**ACTIVITY 1:** From the blog post about weekend films and the tweeting horse, list the reenactment roles it names as voiced by official participants.
**ACTIVITY 2:** Carry on the blog post about weekend films and the tweeting horse, starting after its last line.

**EXCERPT TO READ:**

+ + + + + + +

But maybe you need something edgier?  The "mumble-gore" genre is so hot right now, and Adam Wingard's You're Next is poised to rake in some serious cash this weekend.  Even though we're bored with home invasion films, we're surprisingly interested in this because people keep using terms like "deconstruction" when describing it and it's apparently full of cameos from mumblecore filmmakers and such.

And Chip is a sucker for tender indie coming-of-age films starring pretty girls, so we'll also be seeing The Spectacular Now, which is supposed to be pretty spectacular.  But we probably won't drive to the one fucking theater on the Plaza in KC where's it's currently playing.



The coolest film-related event of the week has got to be the debut of a new film/music/art festival at Screenland Armour in KC, though we find the prices discouraging for those who only have a few hours to spare (instead of just having $40-ish dollar festival tickets, why not offer individual screening prices for those who'd love to catch a film and band but don't have time to to stick around for the full fest).  One of the films on the slate is the new documentary on Big Star, which is definitely of interest to scenesters.  And we assume some of the excellent bands involved (Rev Gusto, Hidden Pictures, etc) will dish out a nice Big Star cover or two.

Full festival details at the Screenland site here.


And we've always got to include an Alamo KC pick in this column.  On Wednesday, you can see Escape from New York and your ticket comes with a free eye patch and candy cigarettes.  Yep, they're doing it right over there at the Alamo.  Details here.

 Oh shit!  Here's Harry Dean Stanton and Snake!

Friday, August 23, 2013

PBR and Oats: Our Interview With @Horse1863 (AKA Marty from KU)

As most of you know by now, Lawrence's live-Twitter reenactment of Quantrill's Massacre ( #QR1863 ) made a big social media splash this week, and one of its most unexpected stars turned out not to be an official participant voicing a juicy role like Jim Lane or Reverend Cordley or the Q-Man himself or Frank James or Bloody Bill Anderson (though Ric Averill knocked those latter three villains out of the park) but instead a renegade tweeter known as @Horse1863 . Yes, a tweeting horse.  Initially, some of those involved in the project thought that the horse might have been voiced by a prankster like the LC's own Chip.  But no. Unfortunately, we could not lay claim to this terrific, silly idea.

As it turned out, the mastermind behind the talking horse finally revealed herself during the post-Raid Twitter credits to be...Marty from KU [we're withholding her last name here so you crazy Civil War buffs and talking horse enthusiasts won't bombard her with Facebook friend requests and such].  Upon Marty's revelation, we soon discovered that we had friends in common, so of course we promptly set out to chat with her and get to the bottom of what makes a talking horse tick (and tweet).  Enjoy!

+ + + + + + +

(Source records)
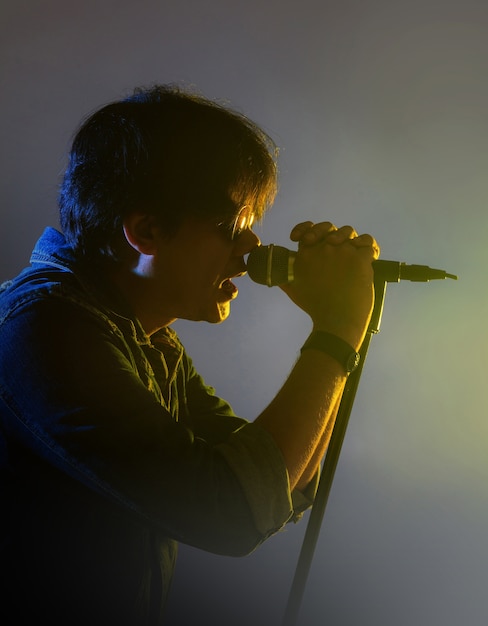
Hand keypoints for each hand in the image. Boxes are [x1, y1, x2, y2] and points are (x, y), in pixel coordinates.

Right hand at [281, 221, 379, 348]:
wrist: (336, 321)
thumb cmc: (315, 308)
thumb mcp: (292, 290)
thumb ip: (283, 277)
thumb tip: (276, 273)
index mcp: (306, 253)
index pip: (307, 230)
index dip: (308, 229)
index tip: (308, 238)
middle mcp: (324, 247)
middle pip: (329, 227)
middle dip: (331, 232)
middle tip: (333, 243)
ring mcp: (343, 251)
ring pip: (349, 232)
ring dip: (350, 239)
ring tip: (351, 249)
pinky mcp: (361, 258)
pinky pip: (367, 245)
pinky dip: (369, 249)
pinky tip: (368, 256)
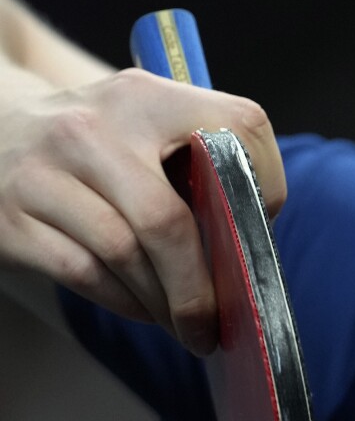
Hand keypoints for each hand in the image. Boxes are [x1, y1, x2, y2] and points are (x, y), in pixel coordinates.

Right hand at [0, 68, 284, 353]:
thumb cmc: (96, 142)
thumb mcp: (145, 124)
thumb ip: (199, 163)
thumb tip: (250, 241)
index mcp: (143, 96)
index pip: (233, 130)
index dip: (263, 185)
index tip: (259, 229)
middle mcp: (88, 129)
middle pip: (166, 220)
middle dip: (201, 285)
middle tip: (219, 321)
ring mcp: (41, 172)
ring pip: (125, 254)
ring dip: (165, 301)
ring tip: (185, 323)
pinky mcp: (10, 218)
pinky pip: (85, 273)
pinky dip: (125, 302)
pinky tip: (144, 309)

+ + + + + + +

**TASK RESPONSE 1:** Jim Lane, Reverend Cordley, the Q-Man, Frank James, Bloody Bill Anderson

**TASK RESPONSE 2:**
Richard:   As a tweeting horse called Horse1863, you sort of unexpectedly became one of the big stars of #QR1863 and even had some of the essential and official characters interacting with you during the heart of the Twitter-Raid.   How did you come up with the idea of being a sort of renegade tweeter in this event, why did you choose a horse, and why do you think it became so popular?

Marty:  I became a renegade tweeter to avoid writing my fall syllabus. It's been an incredibly effective strategy. Coming up with the idea of Horse1863 was very easy. Do other people not think about talking horses constantly? Is that not normal? Now I'm a little worried. When I first read about the Quantrill's Raid Live-Tweet, I kept wondering how Lawrence residents in 1863 could possibly be using Twitter. Was this a parallel universe where Twitter was invented before the telegraph? And if so, what else was different ? Were there talking/tweeting horses? I thought there was room for one. I was very pleased and surprised at Horse1863's popularity, but I can't account for it, unless I'm right that thinking about talking horses is a universal pastime.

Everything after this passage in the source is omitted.